Another approach involves in vivo assessment of drug metabolizing enzyme or transport activity through endogenous substrates as biomarkers, for example 6b-hydroxycortisol or 4b-hydroxycholesterol for assessment of CYP3A activity.[89] Interestingly, studies in adults have identified endogenous substrates as potential markers to phenotype the activity of transporters in vivo , for example thiamine for OCT1 and dehydroepiandrosterone sulfate (DHEAS) for OATP1B1/3.[89] This approach does not require administration of an external marker and the levels could be measured with a single rather than multiple blood draws, thereby overcoming one of the challenges in pediatric research. This approach is not used often yet, as reference values of endogenous substrate levels in children are lacking. These values cannot be simply extrapolated from values in adults, as homeostatic levels in children may differ from those in adults. For example, DHEAS levels at birth are high and decrease drastically over the first month of life, followed by a more progressively decrease until the first 6thmonth of life.[90] Hence, specific reference values for these endogenous substrates for various age groups should be gained first.

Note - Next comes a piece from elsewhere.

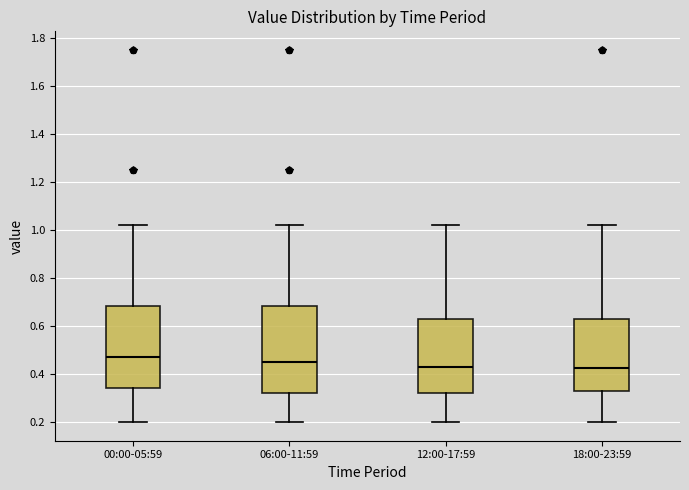

Where does the median line of the box for 00:00-05:59 sit on the y-axis? The values are not printed on the chart, so give them approximately, as read against the axis.

0.48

Global metabolomics studies can help identify biomarkers for enzymes and transporters, also in a pediatric population. This approach was taken byTay-Sontheimer et al who identified a urinary biomarker to phenotype CYP2D6 activity.[91] Although that specific biomarker was not structurally identified, this example shows that metabolomic methods are useful in revealing biomarkers in children.

Conclusion

To conclude, our understanding of ontogeny of drug metabolism and transport in children has increased, supported by e.g. the expansion of knowledge in the ontogeny of transporters, especially those in the liver and kidney. This increased knowledge has significant implications for understanding drug disposition of substrates in the younger age groups. Pediatric [14C]labeled microdosing and microtracing studies have been shown useful to study the PK of drugs used in children, like AAP and midazolam. Moreover, PBPK modeling helps us understand drug metabolism and transport pathways, and the impact of a change in a certain pathway but should be done carefully until knowledge gaps on ontogeny of drug disposition are filled. These results are of importance for pediatric drug development and current practice with the ultimate aim to improve pediatric drug therapy.